Re: [PATCH] nvme: fix handling single range discard request

Ming Lei <ming.lei@xxxxxxxxxx> · Sat, 4 Mar 2023 18:22:51 +0800

On Sat, Mar 04, 2023 at 09:00:28AM +0100, Hannes Reinecke wrote:
> On 3/4/23 00:13, Ming Lei wrote:
> > When investigating one customer report on warning in nvme_setup_discard,
> > we observed the controller(nvme/tcp) actually exposes
> > queue_max_discard_segments(req->q) == 1.
> > 
> > Obviously the current code can't handle this situation, since contiguity
> > merge like normal RW request is taken.
> > 
> > Fix the issue by building range from request sector/nr_sectors directly.
> > 
> > Fixes: b35ba01ea697 ("nvme: support ranged discard requests")
> > Signed-off-by: Ming Lei <ming.lei@xxxxxxxxxx>
> > ---
> >   drivers/nvme/host/core.c | 28 +++++++++++++++++++---------
> >   1 file changed, 19 insertions(+), 9 deletions(-)
> > 
> > diff --git a/drivers/nvme/host/core.c b/drivers/nvme/host/core.c
> > index c2730b116dc6..d4be525f8100 100644
> > --- a/drivers/nvme/host/core.c
> > +++ b/drivers/nvme/host/core.c
> > @@ -781,16 +781,26 @@ static blk_status_t nvme_setup_discard(struct nvme_ns *ns, struct request *req,
> >   		range = page_address(ns->ctrl->discard_page);
> >   	}
> > -	__rq_for_each_bio(bio, req) {
> > -		u64 slba = nvme_sect_to_lba(ns, bio->bi_iter.bi_sector);
> > -		u32 nlb = bio->bi_iter.bi_size >> ns->lba_shift;
> > -
> > -		if (n < segments) {
> > -			range[n].cattr = cpu_to_le32(0);
> > -			range[n].nlb = cpu_to_le32(nlb);
> > -			range[n].slba = cpu_to_le64(slba);
> > +	if (queue_max_discard_segments(req->q) == 1) {
> > +		u64 slba = nvme_sect_to_lba(ns, blk_rq_pos(req));
> > +		u32 nlb = blk_rq_sectors(req) >> (ns->lba_shift - 9);
> > +
> > +		range[0].cattr = cpu_to_le32(0);
> > +		range[0].nlb = cpu_to_le32(nlb);
> > +		range[0].slba = cpu_to_le64(slba);
> > +		n = 1;
> > +	} else { > +		__rq_for_each_bio(bio, req) {
> > +			u64 slba = nvme_sect_to_lba(ns, bio->bi_iter.bi_sector);
> > +			u32 nlb = bio->bi_iter.bi_size >> ns->lba_shift;
> > +
> > +			if (n < segments) {
> > +				range[n].cattr = cpu_to_le32(0);
> > +				range[n].nlb = cpu_to_le32(nlb);
> > +				range[n].slba = cpu_to_le64(slba);
> > +			}
> > +			n++;
> >   		}
> > -		n++;
> >   	}
> >   	if (WARN_ON_ONCE(n != segments)) {
> Now _that_ is odd.
> Looks like 'req' is not formatted according to the 'max_discard_sectors'
> setting.
> But if that's the case, then this 'fix' would fail whenever
> 'max_discard_sectors' < 'max_hw_sectors', right?

No, it isn't the case.

> Shouldn't we rather modify the merge algorithm to check for
> max_discard_sectors for DISCARD requests, such that we never _have_
> mis-matched requests and this patch would be pointless?

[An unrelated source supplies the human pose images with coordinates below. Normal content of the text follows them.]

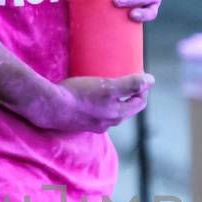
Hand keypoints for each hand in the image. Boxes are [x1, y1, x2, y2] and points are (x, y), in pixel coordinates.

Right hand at [36, 72, 154, 133]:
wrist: (50, 107)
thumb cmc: (79, 95)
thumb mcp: (108, 87)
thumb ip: (130, 84)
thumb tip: (151, 80)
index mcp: (117, 115)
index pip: (139, 103)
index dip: (142, 89)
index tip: (139, 75)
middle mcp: (107, 124)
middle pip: (125, 109)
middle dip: (128, 95)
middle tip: (125, 78)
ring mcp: (92, 125)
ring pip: (109, 112)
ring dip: (113, 100)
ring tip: (108, 86)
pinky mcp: (78, 123)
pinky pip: (94, 114)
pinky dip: (97, 105)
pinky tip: (90, 96)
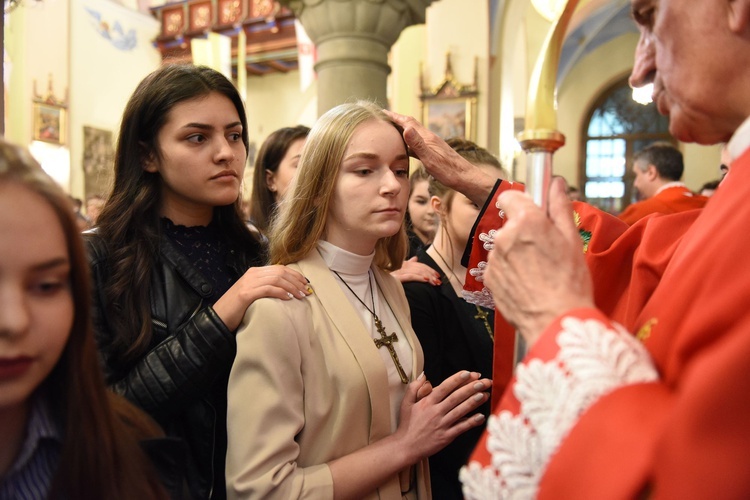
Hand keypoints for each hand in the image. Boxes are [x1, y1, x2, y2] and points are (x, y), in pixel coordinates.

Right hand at [213, 265, 310, 330]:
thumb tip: (286, 290)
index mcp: (254, 272)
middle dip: (296, 281)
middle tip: (306, 290)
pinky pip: (268, 289)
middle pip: (280, 272)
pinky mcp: (246, 294)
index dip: (295, 275)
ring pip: (276, 279)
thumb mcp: (253, 293)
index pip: (279, 268)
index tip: (305, 283)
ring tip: (301, 295)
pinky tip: (288, 298)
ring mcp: (248, 283)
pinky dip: (280, 293)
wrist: (218, 317)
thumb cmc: (238, 309)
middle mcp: (252, 274)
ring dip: (292, 287)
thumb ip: (266, 288)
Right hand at [383, 110, 494, 205]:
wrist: (465, 178)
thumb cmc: (449, 171)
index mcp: (427, 138)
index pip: (407, 122)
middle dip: (397, 119)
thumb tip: (405, 128)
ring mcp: (432, 144)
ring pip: (413, 133)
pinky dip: (408, 141)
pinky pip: (417, 143)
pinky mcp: (434, 151)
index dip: (394, 116)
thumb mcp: (430, 159)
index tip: (382, 112)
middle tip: (383, 117)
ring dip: (402, 129)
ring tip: (390, 130)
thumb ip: (418, 144)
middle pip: (410, 124)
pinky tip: (405, 147)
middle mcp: (429, 138)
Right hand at [390, 257, 440, 284]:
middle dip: (431, 274)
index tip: (437, 275)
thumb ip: (408, 263)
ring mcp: (399, 271)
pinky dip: (420, 277)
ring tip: (435, 283)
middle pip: (420, 268)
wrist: (376, 282)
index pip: (419, 265)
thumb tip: (415, 258)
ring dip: (428, 277)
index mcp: (403, 263)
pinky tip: (427, 280)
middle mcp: (402, 265)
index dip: (429, 269)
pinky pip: (411, 276)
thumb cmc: (387, 276)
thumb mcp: (398, 269)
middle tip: (439, 281)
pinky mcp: (397, 277)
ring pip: (417, 272)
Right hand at [395, 370, 490, 461]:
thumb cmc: (407, 424)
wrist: (406, 446)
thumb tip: (423, 375)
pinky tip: (481, 416)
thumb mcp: (406, 403)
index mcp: (427, 402)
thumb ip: (414, 387)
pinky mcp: (446, 437)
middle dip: (471, 388)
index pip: (444, 387)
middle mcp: (435, 412)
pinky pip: (461, 428)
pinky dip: (471, 422)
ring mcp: (441, 425)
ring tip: (484, 394)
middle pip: (456, 397)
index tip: (469, 373)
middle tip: (483, 382)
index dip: (457, 379)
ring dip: (473, 402)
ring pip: (460, 411)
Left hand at [484, 177, 593, 345]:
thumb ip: (559, 207)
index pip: (510, 196)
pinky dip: (510, 271)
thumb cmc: (569, 282)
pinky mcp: (489, 278)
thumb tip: (556, 183)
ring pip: (504, 247)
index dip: (522, 203)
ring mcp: (494, 259)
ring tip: (538, 272)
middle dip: (524, 232)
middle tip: (545, 250)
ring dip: (517, 253)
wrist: (554, 321)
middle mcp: (504, 237)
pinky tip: (528, 283)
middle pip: (510, 224)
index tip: (532, 211)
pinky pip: (499, 267)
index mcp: (526, 221)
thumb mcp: (571, 240)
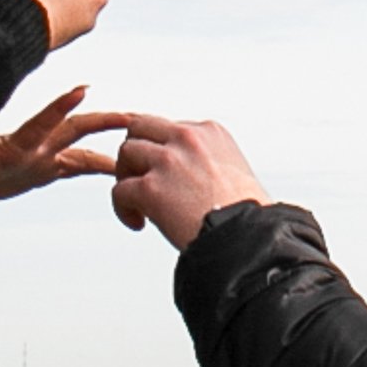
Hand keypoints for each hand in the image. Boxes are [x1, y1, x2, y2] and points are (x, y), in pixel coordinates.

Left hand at [0, 88, 126, 207]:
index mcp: (15, 149)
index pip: (42, 125)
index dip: (60, 108)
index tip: (81, 91)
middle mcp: (33, 150)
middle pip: (73, 130)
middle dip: (100, 122)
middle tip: (127, 117)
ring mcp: (41, 158)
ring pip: (80, 145)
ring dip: (105, 140)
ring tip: (134, 137)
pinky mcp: (43, 171)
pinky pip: (77, 167)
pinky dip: (99, 166)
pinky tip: (118, 169)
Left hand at [112, 115, 267, 249]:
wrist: (247, 239)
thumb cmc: (245, 216)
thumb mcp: (233, 169)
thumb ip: (205, 160)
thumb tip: (184, 174)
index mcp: (210, 132)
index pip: (169, 126)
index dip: (161, 149)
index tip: (163, 171)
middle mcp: (188, 139)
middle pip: (140, 127)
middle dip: (136, 152)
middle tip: (139, 178)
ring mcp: (168, 161)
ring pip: (126, 153)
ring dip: (127, 177)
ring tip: (138, 202)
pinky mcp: (151, 188)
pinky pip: (119, 190)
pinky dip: (123, 208)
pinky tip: (138, 222)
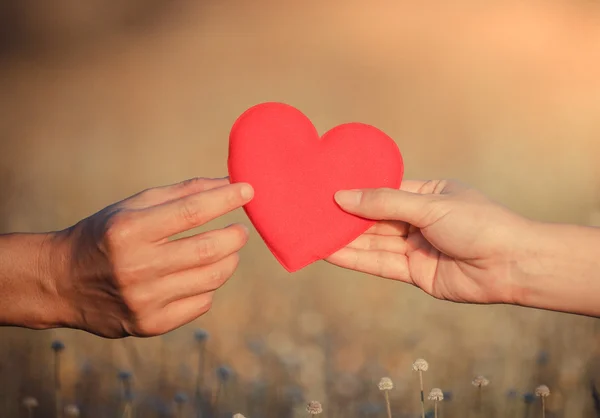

But it is related with discard merge.

If queue_max_discard_segments() is 1, block layer merges discard
request/bios just like normal RW IO.

However, if queue_max_discard_segments() is > 1, block layer simply
'merges' all bios into one request, no matter if the LBA is adjacent
or not, and treat each bio as one discard segment, that is called
multi range discard too.

That is the reason why we have to treat queue_max_discard_segments() == 1
specially, and you can see same handling in virtio_blk.

Thanks,
Ming